Deep within Yosemite National Park is a stone building. In that stone building is a glass box. In that glass box is a tin cup. On that tin cup is an inscription that reads, “1895 John Muir’s kit used in trip through Tuolumne Canyon.”
John Muir—AKA John of the Mountains, AKA Citizen of the Universe, AKA Wilderness Prophet—carried that cup with him on a trip through the plot of land that, just five years earlier, he had helped to establish as the United States’ third National Park.
In 1912, Muir published The Yosemite, a book collecting his observations of California’s Central Valley region over the previous 43—that’s right, four three—years. In the book, a lean 320 pages, he uses the word beauty or beautiful(ly) 119 times. The first chapter contains 37 instances alone.
There’s one reference in the book’s final chapter that stands out to me. It reads, “Everybody needs beauty as well as bread, places to play in and pray in, where nature may heal and give strength to body and soul.”
Now, I’m not a god-fearing man like Muir was. I don’t believe in heaven or hell or gods or devils. But I definitely believe in beauty. And I believe every living creature on this planet has some non-physical, unquantifiable portion of their being. For lack of a better description: a soul. We’ve got those beliefs in common.
But I think what Muir was trying to say is that food can only feed the body. To nourish the entire person—the body and the soul—you need to find a certain type of beauty in this world. The type of beauty that moves you. The type of beauty that punches you in the chest. The type of beauty that grabs you by the back of the neck and pulls you up so high that you can’t help but look at the world from that new perspective.
[Editor’s note: Is someone cutting onions in here?]
For Muir, that special beauty was the outdoors. Now, I tend to not disagree with folks who have more than two appellations, but I have to push back on the Prophet a little bit here. While I agree that nature has the power to feed more than just the physical part of a person, I think food does, too.
I had an egg once that changed my life. It was a poached farm egg on top of crispy rice with seasonal veggies at Empire State South in Atlanta. When I tasted that yolky, crunchy morsel I floated out of my body and witnessed myself in a state of pure bliss, the same way folks do on an ayahuasca trip or during a near-death experience.
I had a dessert once that made me question reality. It was a vanilla bean ice cream with creamed corn and tangerine marmalade at Girl & the Goat in Chicago. Those flavors made no sense together in my head, but once they melded in my mouth I wondered if I had ever actually tasted anything before. I don’t have a god, but for a brief few moments on that day, Stephanie Izard was my god.

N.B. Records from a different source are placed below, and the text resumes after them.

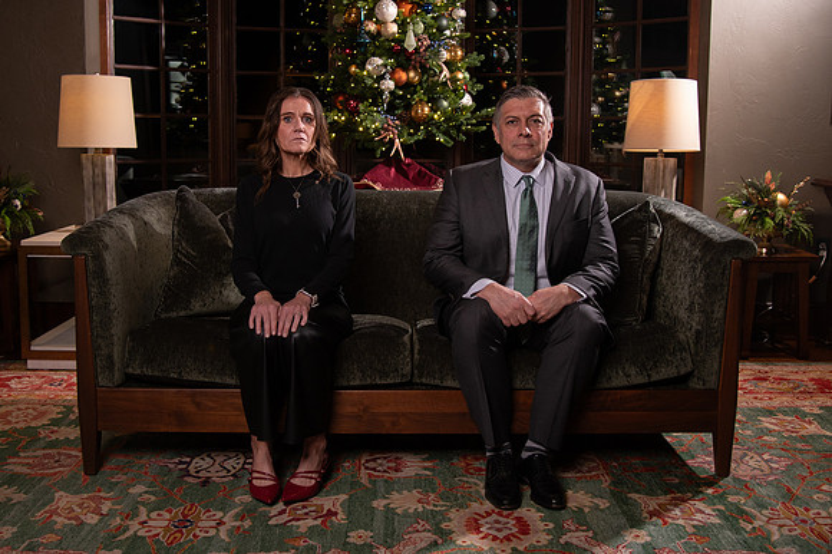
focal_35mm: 36
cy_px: 222
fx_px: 841
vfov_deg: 36.3
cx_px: 408
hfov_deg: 52.6
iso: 1600
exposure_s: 1/250
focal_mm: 28
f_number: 4
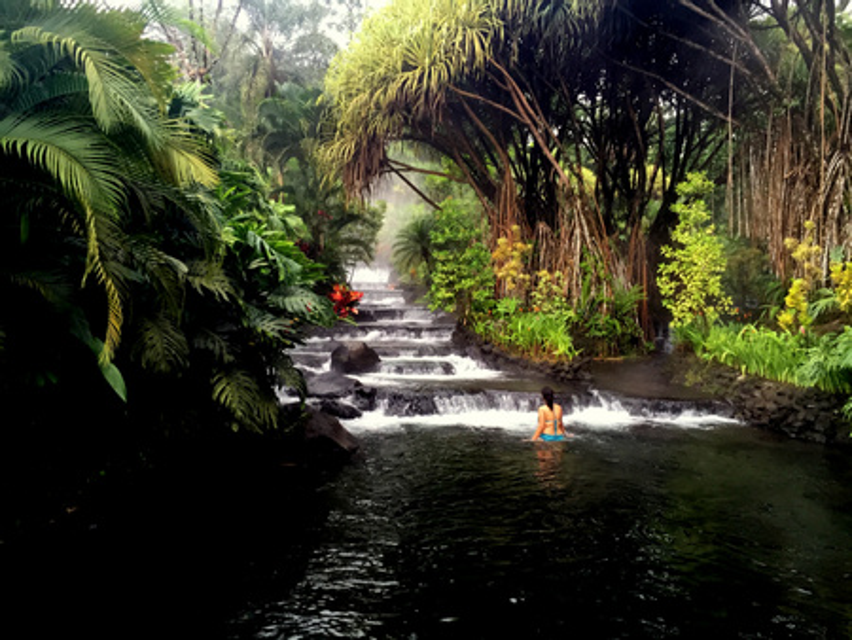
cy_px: 320
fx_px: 714
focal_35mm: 29
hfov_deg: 61.6
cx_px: 426
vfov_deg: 48.3
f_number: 2.2
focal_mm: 4.15
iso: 32
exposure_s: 1/40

I had a beer once—and what is beer but liquid bread—that made me believe in aliens. Or witchcraft. Or maybe that’s when I truly started believing in the soul. It was the legendary Belgian Trappist Ale called Orval, and I can’t even remember where I had it for the first time because everything that wasn’t Orval just fell away. Once I tasted it I knew that whomever—or whatever—had made it was more than just corporeal.
There was something so beautiful about it. Something so right. So pure. So natural that it seemed completely unnatural that something could be that natural. So simple as to be complex.
I’ve had it many times since. Hundreds, maybe. Even now, occasionally, I find myself lost in its foam. Drawn in and enchanted by its walls and pockets and undulations. It creates landscapes within the glass, not altogether different from those Muir witnessed in Yosemite.
There’s something astonishing about Orval. There have been times I swear I’ve seen the foam crawling up the side of the glass, rather than sliding down it, as if trying to escape its silicate confines. And then the taste! The minerality is uncannily earthen, like atomizing stones to component parts. Like liquifying the granite of Half Dome. Like lapping up the essence of this rock we call home. Which seems like exactly the kind of sentiment Muir could get behind.
This Saturday, March 23, is Orval Day—a worldwide celebration of a beer that has connected with so many souls through the ages. I encourage you all to find a bar or buy a bottle, raise your chalice, your glass, or your tin cup to John Muir, and toast to beauty and bread.